Ball Games

Thursday, July 14, 2005 | 4:17 pm

It's all bloody sport today, and antipodean sports at that. My apologies to the dis-inclined, with some notes for the interested Americans!

In relation to last week's post, the NSW Blues won the third and deciding game of the Rugby League(1) State of Origin. Amazingly, the game was psychologically decided in the first 5 minutes. Queensland came out of the gate like rampaging bulls, and for nearly 30 tackles (imagine 30 downs within 10 yards of the end-zone), NSW repelled absolutely every thing they attempted, and then broke away to score first. The mental defeat was solidified at that moment, and while Qld heads drooped, NSW seemed strengthened by their successful defense, and by halftime had leapt out to an unchaseable lead. How closely fought are these competitions? After 25 years, the head-to-head now favours NSW with 37 wins to 36.

Australia came back to win the 3-match one-day cricket series against the old foe, England. This is not the important part though, as it was kind of a nothing series. The important part is that the Aussies (pronounced "Ozzies"!) had some important players find some key form against an English side that is showing much more resilience and bite than they have for a decade. Just in time for the upcoming 5-test(2) Ashes Series. This looks like it's gonna be a competitive series.
Tuesday night I managed to score perhaps the best goal of my soccer 'career'. High pass to me standing about 22 yards out, almost centre. Took the ball on my chest, and as it came down, hit it right-footed before it touched the ground. Felt great, and it was like slow-mo as I stood, transfixed, watching it sail high, bend in an exaggerated arc, and curl into the top right corner. I should have probably tendered my retirement from the game right then.

(1) Rugby League (as opposed to Rugby Union, the game played in many US colleges) is rugby with "downs" (called tackles). Your team has 6 tackles (downs) to score (paradoxically called "a try"), after which the ball is turned over to your opponents. Unlike American Football, passes must go backwards (laterals), and kicking and multiple-passes are larger features of the tactical game during open play. Also, there are no time-outs between plays, and no offensive or defensive teams. The speed of play is determined by how quickly the offensive team can "play the ball", with the defensive side required to back off by 10-yards or risk a penalty.

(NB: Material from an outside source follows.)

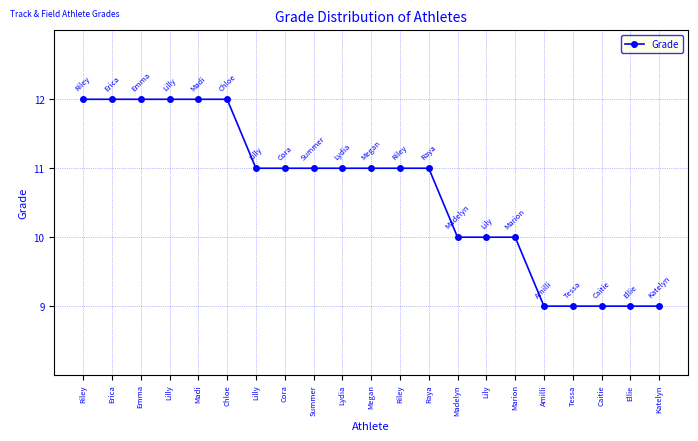

How many distinct data groups are displayed?

1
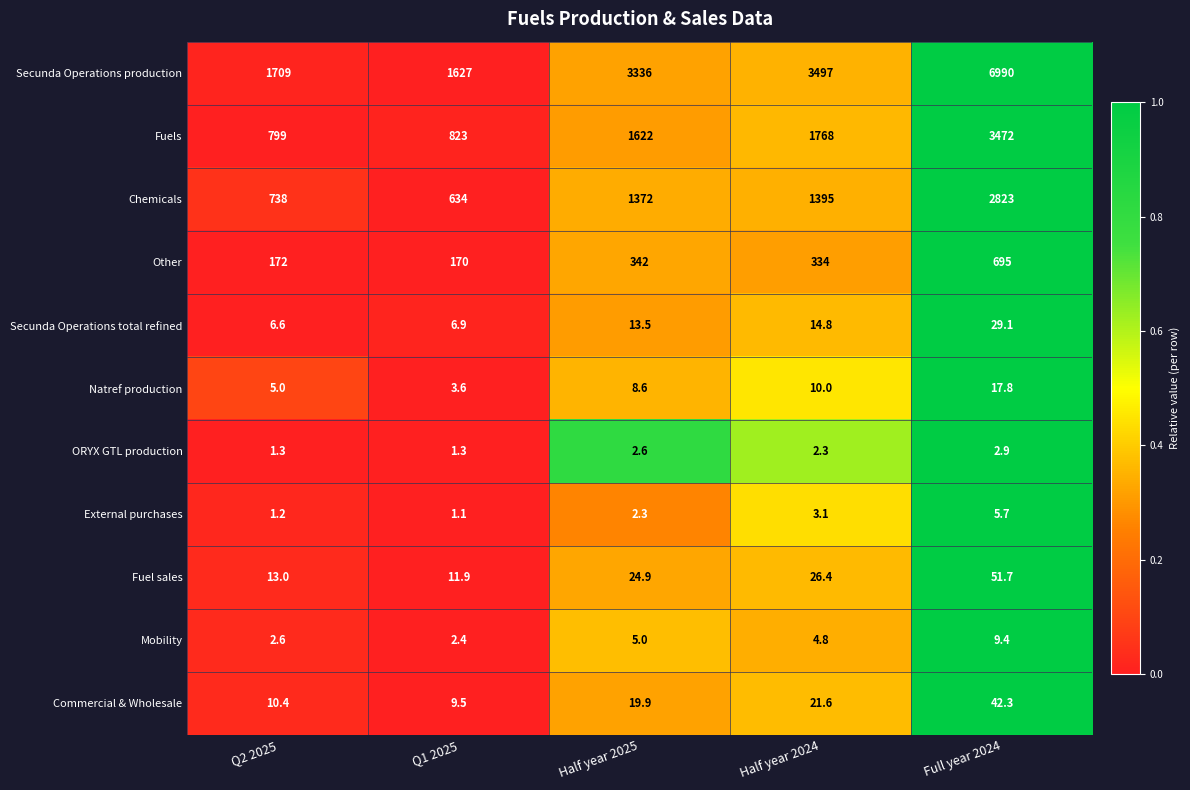

Rank the categories by Commercial & Wholesale value from highest to lowest.

Full year 2024, Half year 2024, Half year 2025, Q2 2025, Q1 2025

(2) A Test Match is the traditional form of cricket. The version where one match can take 5 days. And can still end in a draw. And yes, that does happen quite a bit.

3 Comments:

At 14/7/05 5:59 pm, Anonymous Anonymous said...

Onyer...Dizzy, at last finding some form with the ball and Gillie with the bat!!! most enjoyable even if I am completely sleep deprived and totally non-functioning. How am I going to cope with the Ashes series eh???
AA'S Mum x x x

 
At 14/7/05 10:02 pm, Blogger Aussie-Askew said...

Yep, My mum is a die-hard cricket fanatic. We blame my father. (and we are working on my wife... and making great progress).

P.S. "Onyer" = "good on you"; "Dizzy" = Fast bowler Jason "Dizzie" Gillespie.

 
At 15/7/05 9:01 pm, Anonymous Trundling Grunt said...

I hope the Ashes turns out to be a good series as previous outings have been disappointing. That, and I hope England wins.